THE CALIFORNIA CLOSETS MAGAZINE
Martha Stewart has never gotten rid of a single piece of clothing. Stored in the attic of her home in Bedford, New York, her museum-quality collection is climate controlled and perfectly organized. Each item is hung professionally and removed from dry-cleaner plastic—her very own vast sartorial archive. The long reigning queen of domesticity begs the question: wouldn’t we all keep everything if we could?
Stewart oversees an impressive empire. Over her seven decades, she’s transformed skills such as cooking and crafting into high art. At 76, she still gardens, decorates, organizes, entertains, and more—all the while managing four houses, a multimedia brand, and a new denim line for QVC. Personally, she is an adoring grandmother to daughter Alexis’s two children, Jude, 7, and Truman, 6, and she also dotes on her 200-plus pets and farm animals.
On a Friday afternoon, Stewart fields questions from a reporter via phone. Unaccustomed to monotasking, she both talks and chops. “There’s leftover short ribs and brisket chuck,” she explains. “I have people coming to visit tomorrow for a garden show and I’m making sandwiches. I’m caramelizing onions to throw in, and probably some oven-roasted tomatoes, and I’ll use horseradish from my garden.” She makes it sound effortless.
Is there nothing she can’t do? “I learned how to sew all my clothes,” she says of her modest upbringing in Nutley, New Jersey, as the second oldest of six. “Shirt sleeves, button holes, jackets, coats—I made my own wedding dress.” She married Yale law student Andrew Stewart (whom she divorced in 1990) while attending Barnard, where she double-majored in history and architectural history. They settled in Connecticut; Stewart started a catering business, and a New York publisher approached her to write a cookbook. Entertaining came out in 1982, Martha Stewart Living magazine in 1990, and her television show in 1993.
“I don’t believe it’s necessary to get rid of something valuable or that has meaning. I try to find a place for it.”
Stewart still takes great care of her clothes.

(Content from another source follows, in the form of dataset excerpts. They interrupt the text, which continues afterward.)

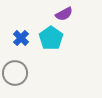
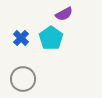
gray circle: moved 8 px right, 6 px down
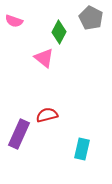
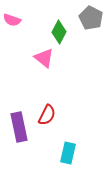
pink semicircle: moved 2 px left, 1 px up
red semicircle: rotated 130 degrees clockwise
purple rectangle: moved 7 px up; rotated 36 degrees counterclockwise
cyan rectangle: moved 14 px left, 4 px down
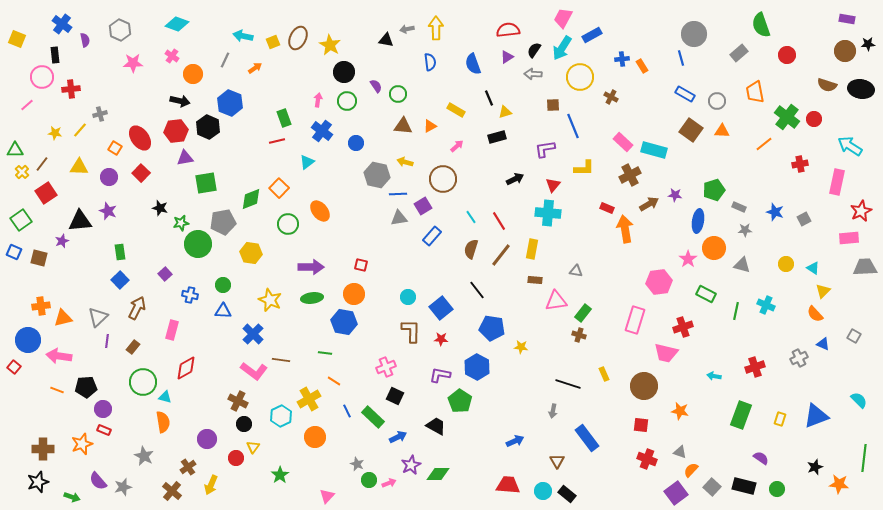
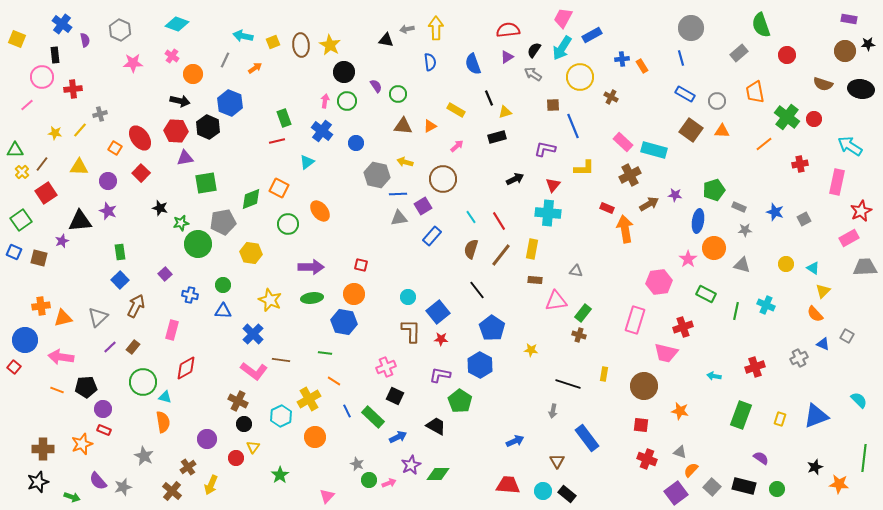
purple rectangle at (847, 19): moved 2 px right
gray circle at (694, 34): moved 3 px left, 6 px up
brown ellipse at (298, 38): moved 3 px right, 7 px down; rotated 30 degrees counterclockwise
gray arrow at (533, 74): rotated 30 degrees clockwise
brown semicircle at (827, 85): moved 4 px left, 1 px up
red cross at (71, 89): moved 2 px right
pink arrow at (318, 100): moved 7 px right, 1 px down
red hexagon at (176, 131): rotated 10 degrees clockwise
purple L-shape at (545, 149): rotated 20 degrees clockwise
purple circle at (109, 177): moved 1 px left, 4 px down
orange square at (279, 188): rotated 18 degrees counterclockwise
pink rectangle at (849, 238): rotated 24 degrees counterclockwise
brown arrow at (137, 308): moved 1 px left, 2 px up
blue square at (441, 308): moved 3 px left, 4 px down
blue pentagon at (492, 328): rotated 25 degrees clockwise
gray square at (854, 336): moved 7 px left
blue circle at (28, 340): moved 3 px left
purple line at (107, 341): moved 3 px right, 6 px down; rotated 40 degrees clockwise
yellow star at (521, 347): moved 10 px right, 3 px down
pink arrow at (59, 356): moved 2 px right, 1 px down
blue hexagon at (477, 367): moved 3 px right, 2 px up
yellow rectangle at (604, 374): rotated 32 degrees clockwise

At her Bedford home, she recently turned a 200-square-foot bedroom into a walk-in closet, including a double bureau island with jewelry drawers and floor-to-ceiling hanging wall space. “I needed easy visibility and access for housekeepers to replace clothing as it returns from the cleaners,” she says of her constantly revolving wardrobe. “Today I have two changes of clothing, tomorrow I might have three—for meetings, dinners, TV appearances, etc.” Current closet staples include denim shirts (from her QVC line) and leather pants. “Leather looks like nice with anything,” she says.

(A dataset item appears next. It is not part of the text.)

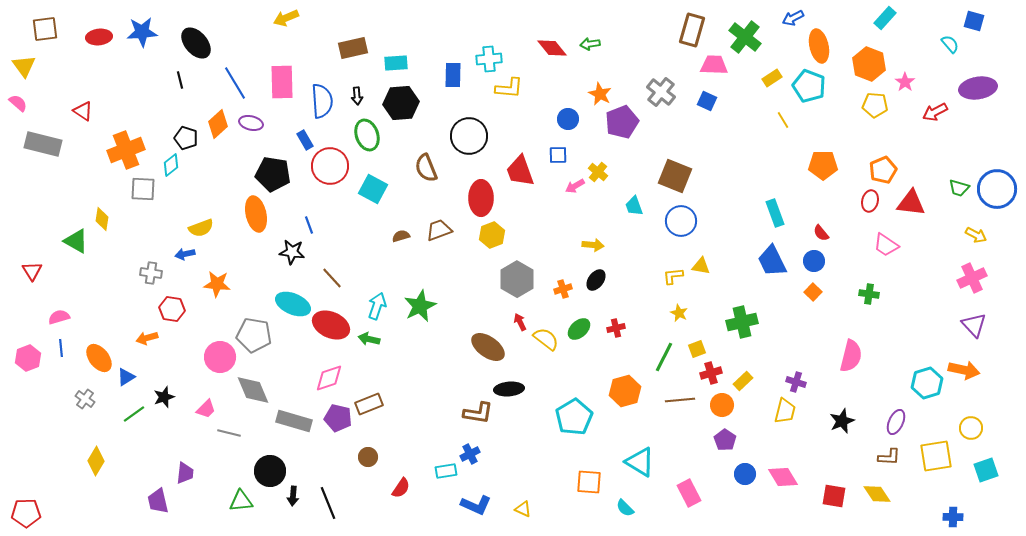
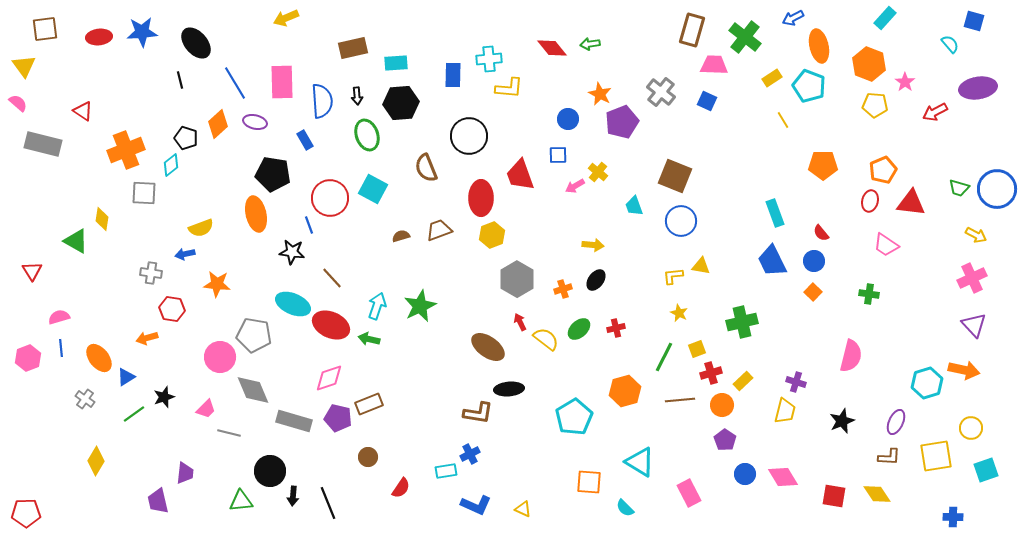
purple ellipse at (251, 123): moved 4 px right, 1 px up
red circle at (330, 166): moved 32 px down
red trapezoid at (520, 171): moved 4 px down
gray square at (143, 189): moved 1 px right, 4 px down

Sometimes she visits the archives to retrieve former outfits. “Broad-shouldered jackets are back, so I found my beautiful Hermès suits I bought in Russia in 2005,” she says. “They’re perfectly in style, with large kimono sleeves.” She finds “new” clothes all the time. “I think it’s a little harsh to say, ‘Get rid of everything.’ I don’t believe it’s necessary to get rid of something valuable or meaningful. I try to find a place for it. I’ve collected a lot of stuff and done a lot of work to organize it all. I’m a historian, and I like old, historical things.” Such as her mother’s clothes, her daughter’s first baby dress, three pairs of diamond stud earrings, and every inch of Edsel Ford’s 100-acre estate in Maine, which she purchased in 1997 in toto—forks, spoons, hair dryers, and all.
At this life stage, she’s more about curating a legacy and less about paring down possessions. “I don’t know yet what my grandchildren will value,” she says. She’s one person, she acknowledges, but nonetheless holds onto properties in Maine, Bedford, the Hamptons, and New York City. “Will my grandchildren want a house at the beach, or to travel around Tasmania? Until I have clear answers to those questions, I will not downsize.” For now, it’s back to the chopping board.